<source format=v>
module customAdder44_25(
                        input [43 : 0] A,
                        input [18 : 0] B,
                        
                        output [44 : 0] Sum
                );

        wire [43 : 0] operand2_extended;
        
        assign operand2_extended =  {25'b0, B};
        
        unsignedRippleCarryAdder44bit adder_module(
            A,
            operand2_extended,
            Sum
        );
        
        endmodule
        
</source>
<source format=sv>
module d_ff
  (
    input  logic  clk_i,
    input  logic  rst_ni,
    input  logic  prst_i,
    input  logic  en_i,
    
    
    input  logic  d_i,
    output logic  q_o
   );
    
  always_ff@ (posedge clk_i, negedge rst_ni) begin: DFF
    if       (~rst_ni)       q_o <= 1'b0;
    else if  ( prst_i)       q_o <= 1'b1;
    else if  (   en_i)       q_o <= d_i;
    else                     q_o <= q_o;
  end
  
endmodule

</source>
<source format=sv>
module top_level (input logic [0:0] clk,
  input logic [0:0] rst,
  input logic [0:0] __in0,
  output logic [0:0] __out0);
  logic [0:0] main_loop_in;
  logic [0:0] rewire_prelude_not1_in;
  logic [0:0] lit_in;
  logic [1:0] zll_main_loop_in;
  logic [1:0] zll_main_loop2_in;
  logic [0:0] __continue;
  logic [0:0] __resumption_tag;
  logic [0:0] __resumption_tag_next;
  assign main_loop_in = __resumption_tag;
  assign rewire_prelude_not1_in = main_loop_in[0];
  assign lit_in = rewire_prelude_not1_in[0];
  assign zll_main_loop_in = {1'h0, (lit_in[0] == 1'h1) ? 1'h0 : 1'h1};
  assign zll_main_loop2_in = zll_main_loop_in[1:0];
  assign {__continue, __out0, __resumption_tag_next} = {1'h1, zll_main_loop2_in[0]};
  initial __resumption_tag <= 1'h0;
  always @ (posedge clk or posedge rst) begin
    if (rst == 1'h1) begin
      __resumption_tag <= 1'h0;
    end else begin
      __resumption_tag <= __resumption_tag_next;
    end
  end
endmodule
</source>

○ ○ ○ ○

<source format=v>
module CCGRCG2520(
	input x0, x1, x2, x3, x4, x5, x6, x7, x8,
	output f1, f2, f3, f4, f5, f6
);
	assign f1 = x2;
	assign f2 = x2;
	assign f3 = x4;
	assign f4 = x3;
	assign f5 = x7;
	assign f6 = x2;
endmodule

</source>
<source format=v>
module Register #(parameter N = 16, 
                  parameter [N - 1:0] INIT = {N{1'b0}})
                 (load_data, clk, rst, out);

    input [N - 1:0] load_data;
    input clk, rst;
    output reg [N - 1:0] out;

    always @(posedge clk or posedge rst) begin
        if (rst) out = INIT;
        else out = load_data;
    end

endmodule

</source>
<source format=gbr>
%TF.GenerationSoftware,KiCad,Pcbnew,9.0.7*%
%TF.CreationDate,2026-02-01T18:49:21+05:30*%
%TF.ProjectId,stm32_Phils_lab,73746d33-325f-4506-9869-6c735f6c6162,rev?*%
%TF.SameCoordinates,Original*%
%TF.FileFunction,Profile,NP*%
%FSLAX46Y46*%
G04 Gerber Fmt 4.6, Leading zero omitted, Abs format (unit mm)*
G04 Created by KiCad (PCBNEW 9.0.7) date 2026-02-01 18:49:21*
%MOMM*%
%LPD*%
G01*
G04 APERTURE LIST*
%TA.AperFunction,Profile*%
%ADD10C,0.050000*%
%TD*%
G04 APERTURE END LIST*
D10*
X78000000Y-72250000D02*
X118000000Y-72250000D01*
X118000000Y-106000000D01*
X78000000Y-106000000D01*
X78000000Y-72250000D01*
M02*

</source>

○ ○ ○ ○

TASK DETAILS: After reading through the material, report every line that holds "parameter".

FINAL ANSWER:
module Register #(parameter N = 16, 
                  parameter [N - 1:0] INIT = {N{1'b0}})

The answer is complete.